Nothing happens off-field in Madden. Ray Rice doesn’t punch his wife in an elevator. 49ers player Aldon Smith won’t be arrested for a hit and run DUI. The Seattle Seahawks won’t cover up a domestic assault from their draft pick, Frank Clark. Dealing with a PR crisis may stain someone’s image.”
“EA’s bungling of NBA Live is even more remarkable, a stop-and-restart, cross-generational saga of stumbling releases leading to the late cancellation of a hyped rebranding—NBA Elite 11 was recalled days before fully shipping to stores. The full NBA fiasco, finally sorted by 2014, eventually led to an apology from the developers. “We fell short,” wrote Executive Producer Sean O’Brien—this after promotional teasers sold the next-gen basketball rebirth as “ultimate” because “science.” Falling short—and realizing it only in preparation to sell the following year’s iteration—has become EA Sports’ most enduring tradition, and Rory’s debut on PlayStation 4 and Xbox One is just upholding it.”

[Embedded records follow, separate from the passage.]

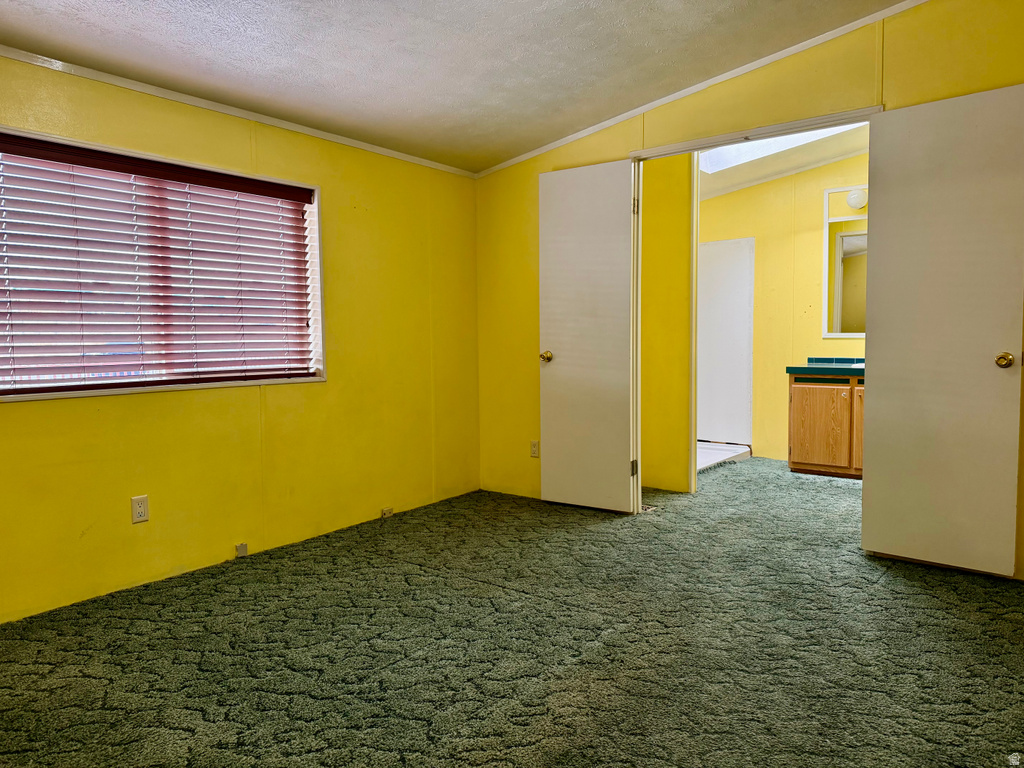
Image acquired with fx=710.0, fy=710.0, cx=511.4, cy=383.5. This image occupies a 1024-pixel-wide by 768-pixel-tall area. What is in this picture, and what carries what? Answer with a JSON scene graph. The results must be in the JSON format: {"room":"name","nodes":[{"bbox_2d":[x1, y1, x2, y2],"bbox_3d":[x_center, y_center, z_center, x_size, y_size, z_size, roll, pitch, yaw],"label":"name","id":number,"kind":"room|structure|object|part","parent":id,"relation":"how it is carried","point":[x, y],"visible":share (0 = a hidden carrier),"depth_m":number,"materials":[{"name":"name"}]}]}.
{"room":"bedroom","nodes":[
{"label":"bedroom","id":0,"kind":"room"},
{"bbox_2d":[0,52,482,622],"bbox_3d":[-1.581,-0.266,3.171,0.148,2.281,4.456,2,5,38],"label":"left wall","id":1,"kind":"structure","parent":0,"point":[26,411],"depth_m":3.53,"materials":[{"name":"yellow paint"}]},
{"bbox_2d":[131,494,148,523],"bbox_3d":[-1.599,0.540,3.054,0.008,0.115,0.071,2,5,38],"label":"wall outlet","id":2,"kind":"object","parent":1,"relation":"attached to","point":[140,513],"visible":0.98,"depth_m":3.05,"materials":[{"name":"white plastic"}]},
{"bbox_2d":[0,125,324,401],"bbox_3d":[-1.556,-0.470,3.155,0.146,1.015,1.581,2,5,38],"label":"window","id":3,"kind":"structure","parent":1,"relation":"in","point":[98,392],"depth_m":3.22,"materials":[{"name":"white"}]},
{"bbox_2d":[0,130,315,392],"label":"window blind","id":4,"kind":"object","parent":3,"relation":"attached to","point":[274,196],"visible":0.96,"depth_m":3.06,"materials":[{"name":"wood"}]},
{"bbox_2d":[0,46,479,177],"bbox_3d":[-1.557,-1.277,3.091,0.030,0.042,4.011,2,5,38],"label":"crown molding","id":5,"kind":"structure","parent":1,"relation":"attached to","point":[348,143],"depth_m":3.26,"materials":[{"name":"white paint"}]},
{"bbox_2d":[235,542,247,557],"bbox_3d":[-1.321,0.812,3.469,0.026,0.058,0.045,2,5,38],"label":"cable jack","id":6,"kind":"object","parent":1,"relation":"attached to","point":[242,547],"visible":0.97,"depth_m":3.46,"materials":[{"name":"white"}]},
{"bbox_2d":[381,506,393,517],"bbox_3d":[-0.737,0.760,4.208,0.025,0.050,0.065,2,5,38],"label":"cable jack","id":7,"kind":"object","parent":1,"relation":"attached to","point":[389,510],"visible":0.96,"depth_m":4.20,"materials":[{"name":"beige plastic"}]},
{"bbox_2d":[0,0,908,172],"bbox_3d":[-0.085,-1.424,1.719,4.206,0.126,4.621,2,5,38],"label":"ceiling","id":8,"kind":"structure","parent":0,"point":[329,80],"depth_m":3.08,"materials":[{"name":"white paint"}]},
{"bbox_2d":[0,454,1023,767],"bbox_3d":[0.889,0.905,3.064,4.541,0.103,7.561,2,5,38],"label":"carpet floor","id":9,"kind":"structure","parent":0,"point":[885,586],"depth_m":2.43,"materials":[{"name":"carpet"}]},
{"bbox_2d":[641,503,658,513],"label":"floor vent","id":10,"kind":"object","parent":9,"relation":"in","point":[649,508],"visible":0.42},
{"bbox_2d":[697,441,751,471],"bbox_3d":[1.377,0.606,6.050,0.957,0.073,1.224,2,5,38],"label":"shower pan","id":11,"kind":"object","parent":9,"relation":"on","point":[743,450],"visible":0.26,"depth_m":6.01,"materials":[{"name":"white"}]},
{"bbox_2d":[787,372,863,476],"bbox_3d":[2.647,0.279,5.296,1.038,0.804,0.588,2,5,38],"label":"vanity cabinet","id":12,"kind":"object","parent":9,"relation":"on","point":[813,424],"visible":0.55,"depth_m":5.23,"materials":[{"name":"brown wood"}]},
{"bbox_2d":[785,357,865,376],"bbox_3d":[2.680,-0.127,5.406,0.967,0.111,0.630,2,5,38],"label":"countertop","id":13,"kind":"structure","parent":12,"relation":"on","point":[834,371],"depth_m":5.39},
{"bbox_2d":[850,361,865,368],"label":"sink","id":14,"kind":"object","parent":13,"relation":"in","point":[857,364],"visible":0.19,"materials":[{"name":"white ceramic"}]},
{"bbox_3d":[2.626,0.345,5.158,0.279,0.608,0.061,2,5,38],"label":"cabinet door","id":15,"kind":"part","parent":12,"relation":"part of","materials":[{"name":"brown wood"}]},
{"bbox_2d":[640,151,694,493],"bbox_3d":[0.830,-0.558,4.968,1.121,2.584,0.135,2,5,38],"label":"partition wall","id":16,"kind":"structure","parent":0,"point":[679,267],"depth_m":4.77,"materials":[{"name":"yellow paint"}]},
{"bbox_2d":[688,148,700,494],"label":"bathroom door trim","id":17,"kind":"structure","parent":16,"relation":"attached to","point":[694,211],"depth_m":4.70,"materials":[{"name":"white paint"}]},
{"bbox_2d":[474,0,1023,586],"bbox_3d":[1.376,-0.547,3.577,4.050,2.740,0.125,2,5,38],"label":"right wall","id":18,"kind":"structure","parent":0,"point":[967,65],"depth_m":3.76,"materials":[{"name":"yellow paint"}]},
{"bbox_2d":[530,440,539,457],"bbox_3d":[0.147,0.419,4.560,0.070,0.114,0.009,2,5,38],"label":"wall outlet","id":19,"kind":"object","parent":18,"relation":"attached to","point":[533,452],"visible":0.98,"depth_m":4.56,"materials":[{"name":"plastic"}]},
{"bbox_2d":[475,0,926,178],"bbox_3d":[1.248,-1.579,3.575,3.542,0.157,0.034,2,5,38],"label":"crown molding","id":20,"kind":"structure","parent":18,"relation":"attached to","point":[637,110],"depth_m":3.69,"materials":[{"name":"white paint"}]},
{"bbox_2d":[627,105,882,518],"bbox_3d":[1.247,-0.260,3.748,1.390,2.126,0.147,2,5,38],"label":"door frame","id":21,"kind":"structure","parent":18,"relation":"in","point":[760,136],"depth_m":3.94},
{"bbox_2d":[537,160,636,513],"bbox_3d":[0.439,-0.260,4.269,0.619,2.055,0.158,2,5,38],"label":"left door","id":22,"kind":"structure","parent":21,"relation":"attached to","point":[552,448],"depth_m":4.25,"materials":[{"name":"white paint"}]},
{"bbox_3d":[0.223,-0.166,4.460,0.077,0.064,0.108,2,5,38],"label":"brass doorknob","id":23,"kind":"part","parent":22,"relation":"part of","materials":[{"name":"gold metal"}]},
{"bbox_3d":[0.724,0.511,4.248,0.037,0.096,0.038,2,5,38],"label":"hinge","id":24,"kind":"part","parent":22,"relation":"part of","materials":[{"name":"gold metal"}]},
{"bbox_3d":[0.720,-1.031,4.173,0.030,0.101,0.029,2,5,38],"label":"hinge","id":25,"kind":"part","parent":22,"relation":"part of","materials":[{"name":"metal"}]},
{"bbox_2d":[861,82,1023,576],"bbox_3d":[1.894,-0.209,3.105,0.630,2.054,0.158,2,5,38],"label":"right door","id":26,"kind":"structure","parent":21,"relation":"attached to","point":[878,248],"depth_m":3.10,"materials":[{"name":"white paint"}]},
{"bbox_3d":[2.065,-0.097,2.994,0.070,0.063,0.074,2,5,38],"label":"doorknob","id":27,"kind":"part","parent":26,"relation":"part of","materials":[{"name":"gold metal"}]},
{"bbox_2d":[697,149,869,466],"bbox_3d":[2.538,-0.655,5.782,2.957,2.635,0.125,2,5,38],"label":"bathroom wall","id":28,"kind":"structure","parent":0,"point":[738,194],"depth_m":5.93,"materials":[{"name":"yellow paint"}]},
{"bbox_2d":[696,237,755,445],"bbox_3d":[1.665,-0.375,6.336,0.902,1.816,0.811,2,5,38],"label":"shower panel","id":29,"kind":"object","parent":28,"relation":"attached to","point":[709,246],"visible":0.67,"depth_m":6.32,"materials":[{"name":"white"}]},
{"bbox_2d":[822,187,866,338],"bbox_3d":[2.869,-0.935,5.416,0.913,1.163,0.034,2,5,38],"label":"mirror","id":30,"kind":"object","parent":28,"relation":"attached to","point":[849,252],"visible":0.41,"depth_m":5.60,"materials":[{"name":"white mirror"}]},
{"bbox_2d":[846,187,867,209],"bbox_3d":[2.659,-1.424,5.454,0.169,0.150,0.159,2,5,38],"label":"wall lamp","id":31,"kind":"object","parent":28,"relation":"attached to","point":[851,201],"visible":0.7,"depth_m":5.41,"materials":[{"name":"white glass"}]},
{"bbox_2d":[696,121,871,199],"bbox_3d":[1.763,-1.767,4.917,3.142,0.174,2.911,2,5,38],"label":"bathroom ceiling","id":32,"kind":"structure","parent":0,"point":[774,168],"depth_m":5.56,"materials":[{"name":"white paint"}]},
{"bbox_2d":[698,124,863,174],"bbox_3d":[1.953,-1.820,4.971,1.223,0.412,0.816,2,5,38],"label":"skylight","id":33,"kind":"object","parent":32,"relation":"in","point":[738,160],"visible":0.36,"depth_m":5.36,"materials":[{"name":"white"}]}
]}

“It’s a brand-over-player approach. The young Trailblazer star may politely reinstate EA Sports troubled NBA Live with his voice work, however the camera is drawn toward logos. Half court practice arenas are swallowed by the light emanating from Adidas’ background iconography. Scoreboards burn from the punishing white contrast flooding in from those three angular stripes. Then it pans down, not to Lillard, but his shoes. Turns out, it is the shoes to EA.”
“The developer follows a scripted pathway as enforced by the NFL in co-beneficial nepotism, which tends to sidestep reality for the betterment of their own PR campaigns. Scandals, off-field idiocy, abuse; you won’t find these seemingly weekly examples of spoiled millionaires cruising from their course of luxury. Madden is just the football for the sake of its simulation as much as it is a promotional tool meant to convey an image of glossy perfection. By default, Madden rarely exhibits penalty calls lest these players be seen negatively.”
“NBA Live has nothing to hinge on outside of its ESPN license, draping halftime shows with stuttering (if impressive) technical touches such as Wired coaches spouting advice in their timeout huddles. On the court, it’s a mashed up mess of weirdly darkened lighting and plasticine-skinned players. These stadium interiors mimic Division III colleges with budgetary cuts to bulb purchasing. This never looks like professional basketball let alone an interactive representation of the sport. EA “ignites” nothing, not even the light bulbs.”
Read my full review of NBA Live 14 at Blogcritics
“Madden 25 makes cursory edits over on-field sprains, tears, and breaks. Commentating team Jim Nance and Phil Simms make glancing, mournful statements about, “upper body injures,” while cameras pan around digitally recreated stadiums. Sideline reporter Danielle Bellini remains an ethereal voice with a microphone. It is endemic to modern Madden, lacking NFL production bravado despite movements to better represent blockbuster video packages in prime time TV slots.
Nance and Simms are often erratic, oblivious to late game strategies and misguided on downs. Halftime is a statistical shell placeholder, and boxy coaches stiffly show enthusiasm between plays with dire unrealism. EA’s fixation is instead their corporate sponsors; it is amazing how well placed Gatorade bottles are – label out – during post-game interviews.”